Bild: Ein häufiges Thema bei Miyazaki: Das Motiv Umweltschutz findet sich auch…
Wie kaum in einem anderen Land gedeihen in Japan Tradition und Moderne
zwischen Streichholzschachtel-Wohnungen und Tempelgärten. Während sich der
Alltag der einen entlang jahrhundertealter Zeremonien orientiert, leben die
anderen in einer popkulturellen Blase, in der ein ungelenkes,
quietschvergnügtes Manga-Wesen sein Unwesen zu treiben scheint.
Hayao Miyazaki, Koryphäe der japanischen Anime-Kunst, gilt als Vermittler
zwischen scheinbar unvereinbaren Welten. Gemeinsam mit seinem
künstlerischen Weggefährten Isao Takahata ist er Gründervater der
legendären [1][Ghibli-Studios], die zunächst mit den Zeichentrickserien
„Heidi“ und „Biene Maja“ und schließlich mit preisgekrönten Filmen wi…
wandelnde Schloss“ (2004) Weltruhm erlangten.

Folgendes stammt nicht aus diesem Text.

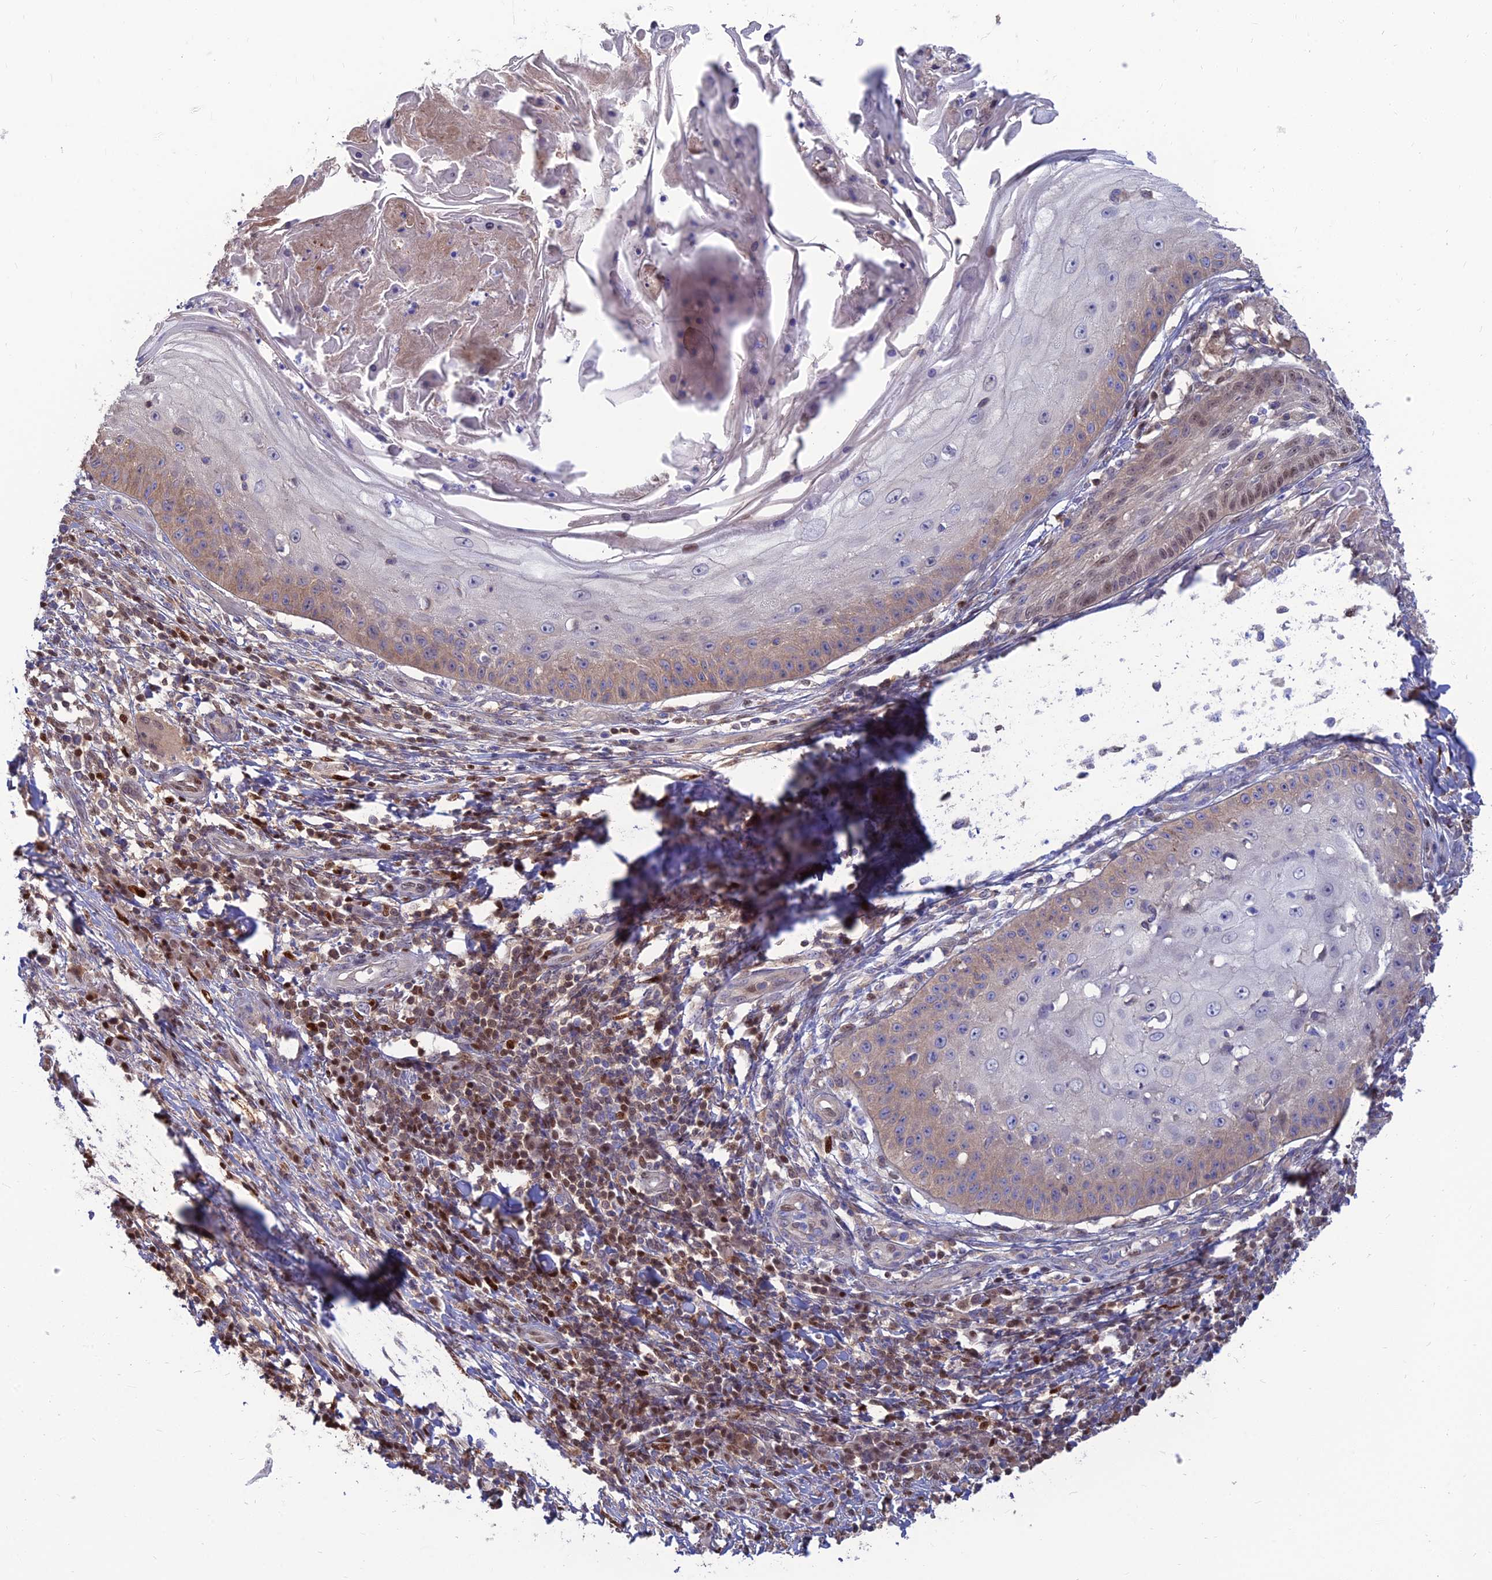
{"staining": {"intensity": "moderate", "quantity": "<25%", "location": "cytoplasmic/membranous"}, "tissue": "skin cancer", "cell_type": "Tumor cells", "image_type": "cancer", "snomed": [{"axis": "morphology", "description": "Squamous cell carcinoma, NOS"}, {"axis": "topography", "description": "Skin"}], "caption": "Skin cancer stained for a protein (brown) shows moderate cytoplasmic/membranous positive expression in about <25% of tumor cells.", "gene": "DNPEP", "patient": {"sex": "male", "age": 70}}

Nur für Kinder sind die Filme
des oscarprämierten Regisseurs („Chihiros Reise ins Zauberland“, 2001)
längst nicht mehr.
In „Prinzessin Mononoke“ verfrachtet uns der Altmeister in die mythische
Welt des 15. Jahrhunderts, in der noch Tiergottheiten und Waldgeister die
dichten Wälder Japans bevölkern. Gestört wird das ökologische Gleichgewicht
durch den Menschen.
Prinzessin Mononoke, ein menschliches Wesen mit tierischen Instinkten, ist
bereit, den Kampf gegen jene aufzunehmen, die sich an ihrem Lebensraum
vergehen. Miyazakis zunächst märchenhaftes Szenario verwandelt sich zu
einer sensiblen Parabel über das Missverhältnis zwischen ökologischem
Reichtum und zivilisatorischem Wachstum.
In Miyazakis Welten fallen scheinbare Gegensätze stets auf fruchtbaren
Boden. Kategorien wie Raum und Zeit folgen einer wankelmütigen Logik.

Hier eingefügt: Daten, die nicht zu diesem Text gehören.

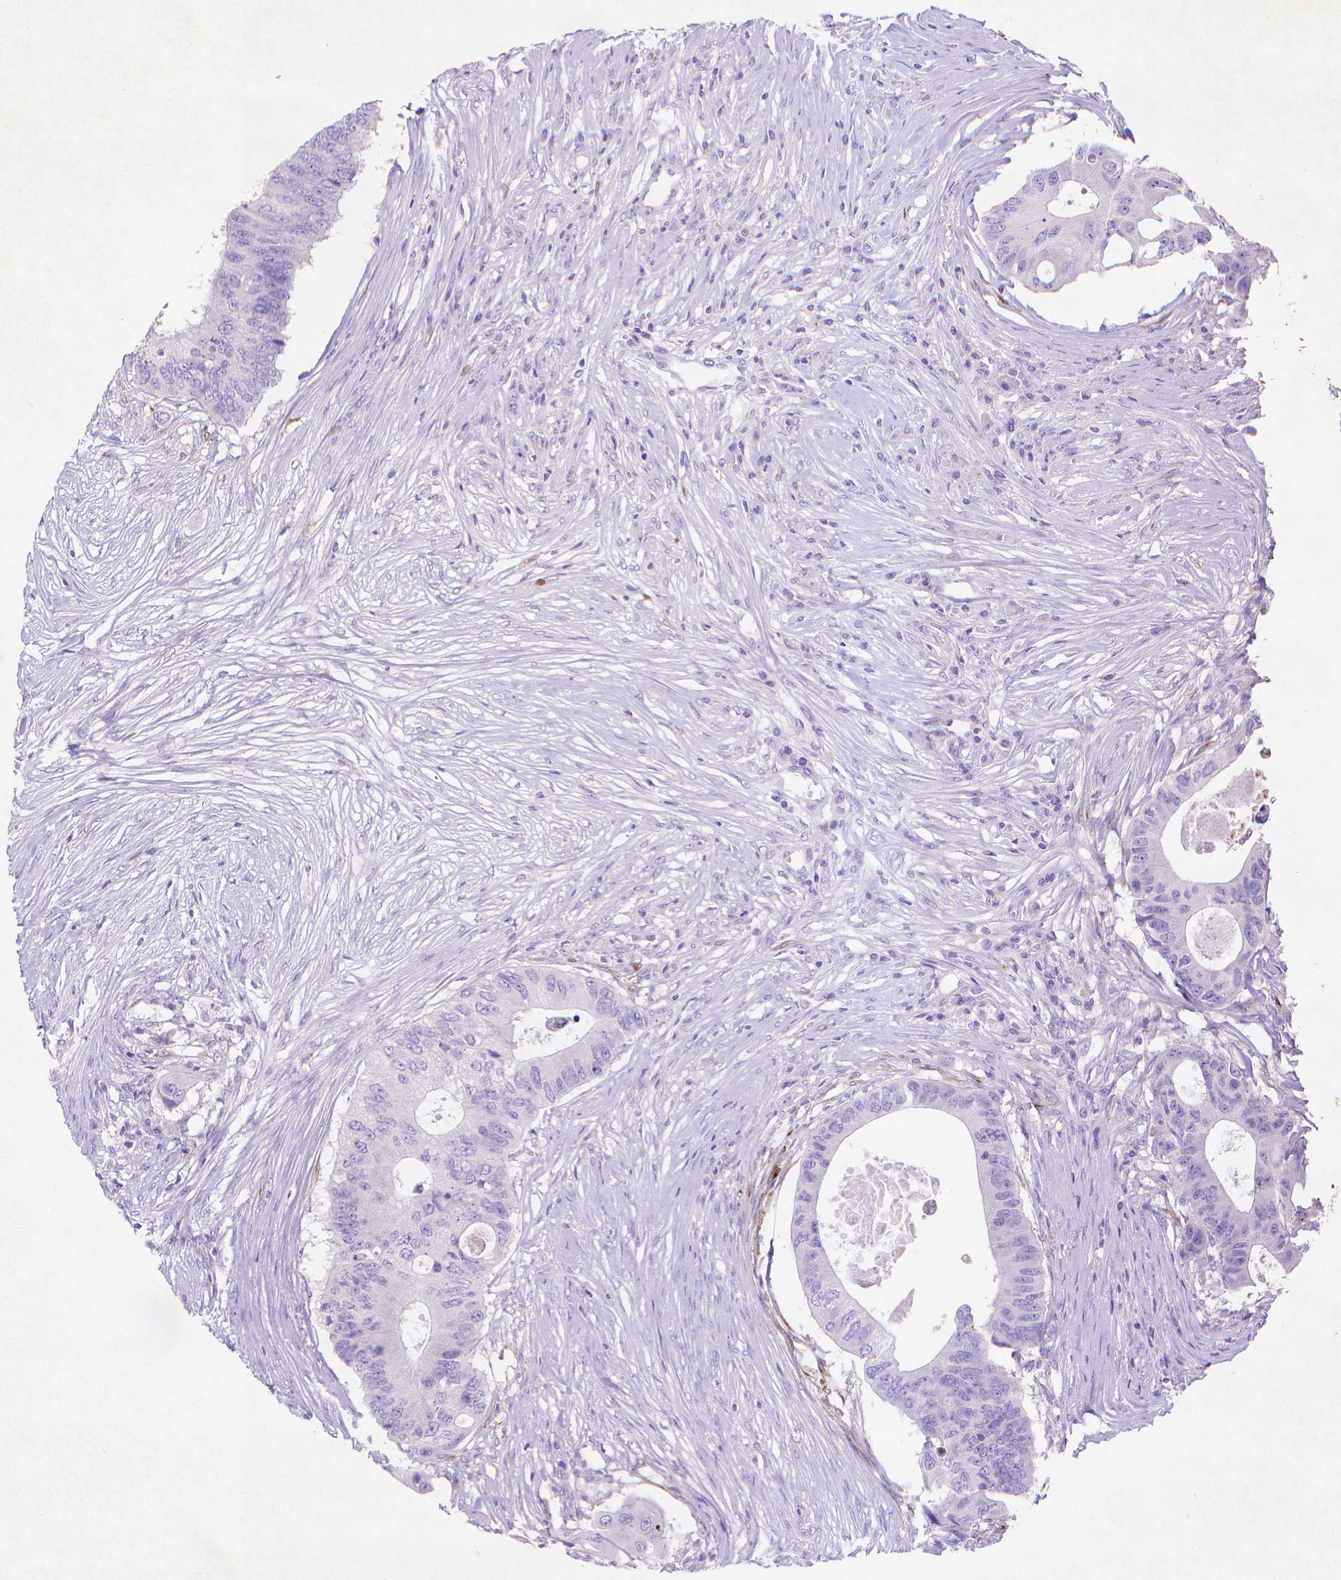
{"staining": {"intensity": "negative", "quantity": "none", "location": "none"}, "tissue": "colorectal cancer", "cell_type": "Tumor cells", "image_type": "cancer", "snomed": [{"axis": "morphology", "description": "Adenocarcinoma, NOS"}, {"axis": "topography", "description": "Colon"}], "caption": "This is an IHC image of colorectal cancer. There is no staining in tumor cells.", "gene": "MMP11", "patient": {"sex": "male", "age": 71}}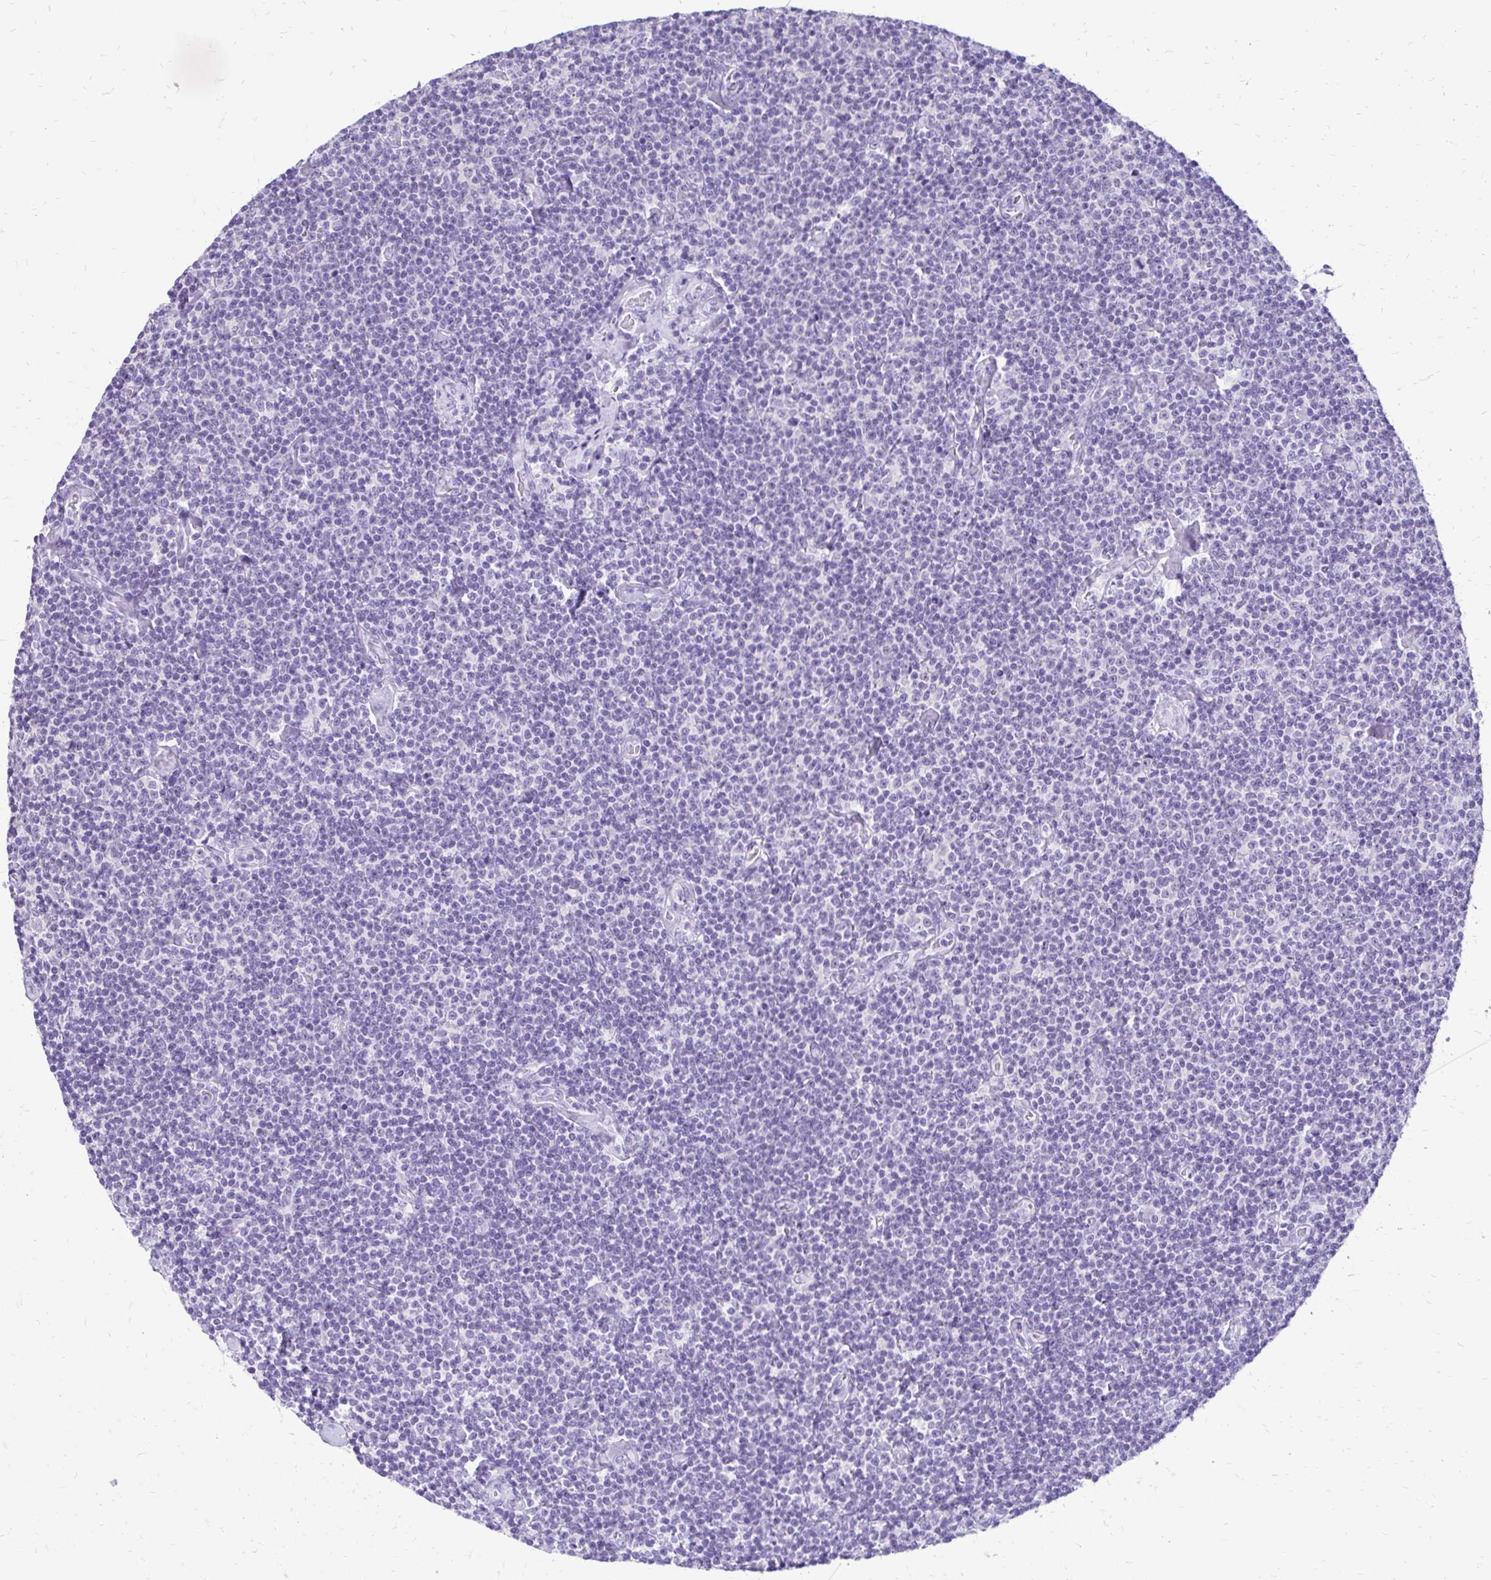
{"staining": {"intensity": "negative", "quantity": "none", "location": "none"}, "tissue": "lymphoma", "cell_type": "Tumor cells", "image_type": "cancer", "snomed": [{"axis": "morphology", "description": "Malignant lymphoma, non-Hodgkin's type, Low grade"}, {"axis": "topography", "description": "Lymph node"}], "caption": "Immunohistochemical staining of malignant lymphoma, non-Hodgkin's type (low-grade) demonstrates no significant expression in tumor cells.", "gene": "SLC32A1", "patient": {"sex": "male", "age": 81}}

Gebäude führen ein Eigenleben, orientieren sich an der Wandelbarkeit der
Natur. Grenzen, zwischen Mensch und Natur, Gut und Böse, Tradition und
Moderne werden bewusst unscharf gezogen.
Für den Regisseur, Drehbuchautor und Anime-Zeichner verschmelzen
traditionelle und zeitgenössische Elemente sogar in seiner zur Perfektion
getriebenen Kunst. Inspirieren ließ sich der mittlerweile 72-Jährige von
Emakimono, einer japanischen Form der Illustration, bei der sich die
narrative Abfolge von Zeichnungen erst durch das Auf- und Zusammenziehen
von pergamentartigen Schriftrollen erschließt. Seine Technik hingegen, die
Darstellung dreidimensionaler Räume, trägt eine europäische Handschrift.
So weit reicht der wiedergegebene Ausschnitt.